What do you need to know about CNA classes?
If you are planing to enroll to CNA classes, you should know that CNAs require neither a bachelor’s degree nor an associate’s degree. However, specific training is mandatory since you are going to be responsible for taking care of other people and this is a task that you really need to understand the proper procedures and protocols.
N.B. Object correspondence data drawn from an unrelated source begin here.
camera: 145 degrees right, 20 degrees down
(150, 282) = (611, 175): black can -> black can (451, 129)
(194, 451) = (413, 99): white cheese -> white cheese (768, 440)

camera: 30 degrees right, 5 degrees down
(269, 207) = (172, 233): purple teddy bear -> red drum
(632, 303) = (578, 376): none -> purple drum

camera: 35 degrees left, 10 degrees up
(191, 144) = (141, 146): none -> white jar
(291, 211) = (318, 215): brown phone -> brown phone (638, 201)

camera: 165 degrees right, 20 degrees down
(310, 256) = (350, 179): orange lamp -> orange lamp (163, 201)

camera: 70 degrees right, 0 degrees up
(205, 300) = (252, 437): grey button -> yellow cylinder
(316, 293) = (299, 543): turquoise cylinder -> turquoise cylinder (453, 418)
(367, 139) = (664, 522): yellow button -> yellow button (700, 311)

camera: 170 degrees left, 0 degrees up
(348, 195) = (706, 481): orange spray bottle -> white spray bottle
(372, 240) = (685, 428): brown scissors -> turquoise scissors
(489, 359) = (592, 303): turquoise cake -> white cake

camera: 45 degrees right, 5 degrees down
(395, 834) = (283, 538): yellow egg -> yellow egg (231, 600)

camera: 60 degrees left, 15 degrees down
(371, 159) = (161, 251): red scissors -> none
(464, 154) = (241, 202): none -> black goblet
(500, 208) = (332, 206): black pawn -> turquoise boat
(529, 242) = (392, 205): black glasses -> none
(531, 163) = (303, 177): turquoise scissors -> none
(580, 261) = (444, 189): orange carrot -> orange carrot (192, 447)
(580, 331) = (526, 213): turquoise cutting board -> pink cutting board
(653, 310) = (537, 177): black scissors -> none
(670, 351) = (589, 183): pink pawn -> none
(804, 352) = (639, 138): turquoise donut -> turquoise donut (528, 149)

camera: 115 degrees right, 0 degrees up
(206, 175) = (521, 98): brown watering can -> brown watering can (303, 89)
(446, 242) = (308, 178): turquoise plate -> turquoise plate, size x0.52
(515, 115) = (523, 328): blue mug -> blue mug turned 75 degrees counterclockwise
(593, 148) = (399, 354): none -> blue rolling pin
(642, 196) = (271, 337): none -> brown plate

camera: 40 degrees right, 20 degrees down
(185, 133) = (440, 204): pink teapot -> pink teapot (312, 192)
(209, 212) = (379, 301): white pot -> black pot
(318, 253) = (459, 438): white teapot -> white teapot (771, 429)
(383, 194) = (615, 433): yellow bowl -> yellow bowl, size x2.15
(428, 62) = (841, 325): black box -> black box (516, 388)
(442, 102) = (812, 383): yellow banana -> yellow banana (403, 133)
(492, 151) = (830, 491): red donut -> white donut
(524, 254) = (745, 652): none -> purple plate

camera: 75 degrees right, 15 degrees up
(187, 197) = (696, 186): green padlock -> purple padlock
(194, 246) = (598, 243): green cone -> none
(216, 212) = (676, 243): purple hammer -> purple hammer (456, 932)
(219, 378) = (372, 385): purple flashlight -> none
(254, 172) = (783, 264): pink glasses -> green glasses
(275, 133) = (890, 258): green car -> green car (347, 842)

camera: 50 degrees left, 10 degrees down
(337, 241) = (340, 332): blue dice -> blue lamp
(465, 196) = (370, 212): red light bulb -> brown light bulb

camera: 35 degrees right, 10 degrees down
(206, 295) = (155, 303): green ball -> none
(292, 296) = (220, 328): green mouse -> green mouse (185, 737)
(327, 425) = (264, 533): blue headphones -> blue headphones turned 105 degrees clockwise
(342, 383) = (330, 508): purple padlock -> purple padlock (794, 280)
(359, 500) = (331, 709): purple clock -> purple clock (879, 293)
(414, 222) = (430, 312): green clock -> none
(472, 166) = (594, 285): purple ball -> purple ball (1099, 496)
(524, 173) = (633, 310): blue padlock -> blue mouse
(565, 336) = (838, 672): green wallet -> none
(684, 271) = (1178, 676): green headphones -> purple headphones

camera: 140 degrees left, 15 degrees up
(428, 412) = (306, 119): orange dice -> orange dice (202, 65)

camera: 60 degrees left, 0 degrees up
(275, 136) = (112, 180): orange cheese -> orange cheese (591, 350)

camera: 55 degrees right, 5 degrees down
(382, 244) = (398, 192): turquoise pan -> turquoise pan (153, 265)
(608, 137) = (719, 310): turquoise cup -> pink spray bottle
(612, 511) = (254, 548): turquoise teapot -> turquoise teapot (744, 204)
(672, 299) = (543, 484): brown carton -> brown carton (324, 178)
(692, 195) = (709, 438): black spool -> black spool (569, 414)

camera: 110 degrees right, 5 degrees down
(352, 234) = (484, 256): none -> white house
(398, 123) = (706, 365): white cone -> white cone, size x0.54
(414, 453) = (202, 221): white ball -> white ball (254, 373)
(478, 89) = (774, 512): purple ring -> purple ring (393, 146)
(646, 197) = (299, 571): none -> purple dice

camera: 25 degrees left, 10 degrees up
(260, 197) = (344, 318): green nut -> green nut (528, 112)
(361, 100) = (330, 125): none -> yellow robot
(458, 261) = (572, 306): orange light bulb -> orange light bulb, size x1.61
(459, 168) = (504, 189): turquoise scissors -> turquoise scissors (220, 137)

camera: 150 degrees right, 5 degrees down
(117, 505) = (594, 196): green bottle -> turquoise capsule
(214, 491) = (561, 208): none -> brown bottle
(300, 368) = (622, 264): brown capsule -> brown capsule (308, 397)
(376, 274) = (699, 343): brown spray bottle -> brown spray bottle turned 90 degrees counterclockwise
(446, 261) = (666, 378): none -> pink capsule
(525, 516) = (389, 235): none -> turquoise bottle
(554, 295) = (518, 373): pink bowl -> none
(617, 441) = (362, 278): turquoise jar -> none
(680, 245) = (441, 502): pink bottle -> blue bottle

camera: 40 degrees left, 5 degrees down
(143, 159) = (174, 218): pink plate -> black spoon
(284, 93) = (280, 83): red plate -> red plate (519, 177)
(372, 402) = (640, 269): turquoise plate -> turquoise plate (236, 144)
There are many different ways of taking care of patients and some of the lessons you are going to learn includes;
- Oral hygiene
- How to promote physical activities and exercises
- Bathing procedures
- How to properly make a bed
- How to take vital signs
Also you will study the different body systems and if you happened to skip anatomy and physiology classes during your high school days, you better dig up those notes because you are going to cover these topics thoroughly.
What are the requirements for taking CNA classes?
In order to take CNA classes, you need to provide a proof of age at which the minimum age is 18 years.
- You are required to show your High school diploma or a GED equivalent.
- You will be required to take a physical examination.
- A valid ID card or state’s drivers license is required to take the course.
- You will need to provide a proof that you have been immunized.
- You are also required to have a CPR and a First Aid certification.
- You will be required to produce TB test results.
Where can you take the CNA classes?
You can take courses at community colleges, technical schools and there are also a couple of hospitals that offer relevant opportunities for training and finally the Red Cross society also offers the courses.
CNAs provide many day to day basic care activities to the patients and thus they are required to be caring and understanding to their patients since some of them undergo painful and difficult procedures. They are expected to be fit, be team players and serve as a connection between the patients and the medical professionals.